I was provided an eARC of this book from the publisher via NetGalley. This in no way has affected my review.
I was ecstatic when I got approved for the eARC of this book because I ADORED Riley Redgate’s debut novel Seven Ways We Lie (review here). The debut was hilarious but with poignant moments and each character was so diverse and unique. This book had a similar tone but a very different story line. I absolutely loved it.
A distinctive feature about this book is that it is an Own Voices book about a Chinese girl, written by a Chinese author but apart from that, there are several other non-white characters. The protagonist is bisexual and there are characters who are gay. One of the characters, Nihal, is Indian and an absolute sweetheart. I’m mentioning him separately because I felt that the author’s portrayal of him was not ignorant or cliche, like most Indian characters in books usually are. Jordan’s bisexuality is not a major part of the story so if you were going to read this specifically for that reason, you may be a bit disappointed however, there are many other diverse elements to the story. If you’re looking to read a book with diverse characters, this is the one to go for!
All of the characters in this book are so complex and Riley Redgate has fleshed them out with such care. Each of them have their own distinct backstory and are all interconnected seamlessly. The Sharps have such a great relationship with each other and Jordan which was so much fun to read about! A small part of the book is told in their group chat thread which is hilarious. Their interactions were fun at the right times and poignant when the moment called for it. I love how their friendship is so deep and meaningful. They all genuinely care about each other, not just their a cappella group.
Cross dressing is a big part of the story but this isn’t a book about a trans character. It’s a tricky subject to write about but Redgate has definitely done it justice and isn’t offensive to any community. I thoroughly enjoyed reading about how Jordan had to change so much of herself in order to fit in with the boys and it was also really interesting to see how she integrated the changes of her hair and her clothing into her daily life that it became like she had a double life of sorts. The author delved into every possible detail about a girl dressing up as a guy and got too real with it while talking about how Jordan handled getting her period while having to prance around for her performance. The struggle is real, guys.

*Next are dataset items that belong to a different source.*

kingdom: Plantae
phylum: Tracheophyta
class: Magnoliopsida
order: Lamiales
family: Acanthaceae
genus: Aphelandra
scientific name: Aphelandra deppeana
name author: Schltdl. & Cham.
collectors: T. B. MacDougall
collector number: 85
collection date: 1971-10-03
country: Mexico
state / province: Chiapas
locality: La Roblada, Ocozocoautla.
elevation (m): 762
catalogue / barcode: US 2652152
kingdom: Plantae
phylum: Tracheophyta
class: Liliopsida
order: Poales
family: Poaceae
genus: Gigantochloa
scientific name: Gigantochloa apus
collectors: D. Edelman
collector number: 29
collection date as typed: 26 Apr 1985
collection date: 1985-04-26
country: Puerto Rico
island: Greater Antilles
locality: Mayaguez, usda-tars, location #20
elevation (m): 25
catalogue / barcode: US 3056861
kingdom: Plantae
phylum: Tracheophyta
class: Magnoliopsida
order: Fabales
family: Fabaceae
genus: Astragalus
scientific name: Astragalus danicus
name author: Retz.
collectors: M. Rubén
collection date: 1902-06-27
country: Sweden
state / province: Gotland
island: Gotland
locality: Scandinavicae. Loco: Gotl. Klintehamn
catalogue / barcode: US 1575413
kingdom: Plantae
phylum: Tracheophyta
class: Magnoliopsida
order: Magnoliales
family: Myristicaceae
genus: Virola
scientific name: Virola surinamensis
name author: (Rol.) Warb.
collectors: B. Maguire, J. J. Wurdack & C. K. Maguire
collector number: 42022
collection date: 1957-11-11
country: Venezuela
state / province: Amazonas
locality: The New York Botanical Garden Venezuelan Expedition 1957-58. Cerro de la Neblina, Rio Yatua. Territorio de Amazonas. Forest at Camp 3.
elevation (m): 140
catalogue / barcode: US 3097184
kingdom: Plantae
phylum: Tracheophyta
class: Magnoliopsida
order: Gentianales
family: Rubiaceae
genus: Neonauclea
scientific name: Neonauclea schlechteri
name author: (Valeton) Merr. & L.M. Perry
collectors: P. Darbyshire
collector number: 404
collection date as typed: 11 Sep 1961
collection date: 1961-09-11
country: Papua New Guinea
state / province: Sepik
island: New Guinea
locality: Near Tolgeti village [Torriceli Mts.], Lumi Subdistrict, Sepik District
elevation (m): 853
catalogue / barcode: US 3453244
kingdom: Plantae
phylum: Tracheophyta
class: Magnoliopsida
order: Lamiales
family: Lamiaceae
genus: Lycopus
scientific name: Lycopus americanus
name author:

Riley Redgate’s debut novel was told in seven POVs but this is told in just one. I felt that it got a bit monotonous at times because while I loved Jordan’s life and found it fascinating, I didn’t connect with her as much as I did with the Sharps. Also, I feel like the pacing of the story was compromised because of the detailed descriptions of all the characters and their lives. The story was a bit slow at times. But this story is very character driven so it’s good that we spend so much time learning about the characters to fully understand them and their motives. I didn’t particularly enjoy the romance in this story. It felt a bit…random. It came out of nowhere. This is a book about a cappella and music so the romance felt a bit out of place.
Like I mentioned in the title, this book is literally Pitch Perfect meets She’s The Man.
(But better than the latter) Reading this felt like watching a high school movie. It had all the elements – drama, music, school, romance, drama, villains, drama – everything! (Did I mention, drama?) The story gets resolved in a very cheesy way, thus making it even more of a high school movie. It’s great!
I definitely recommend you read this. It’s a great book and there are times that will leave you laughing like a crazy person. Riley Redgate is a fantastic author and you should surely check out her work!
Have you read this book? Do you like books with themes of music?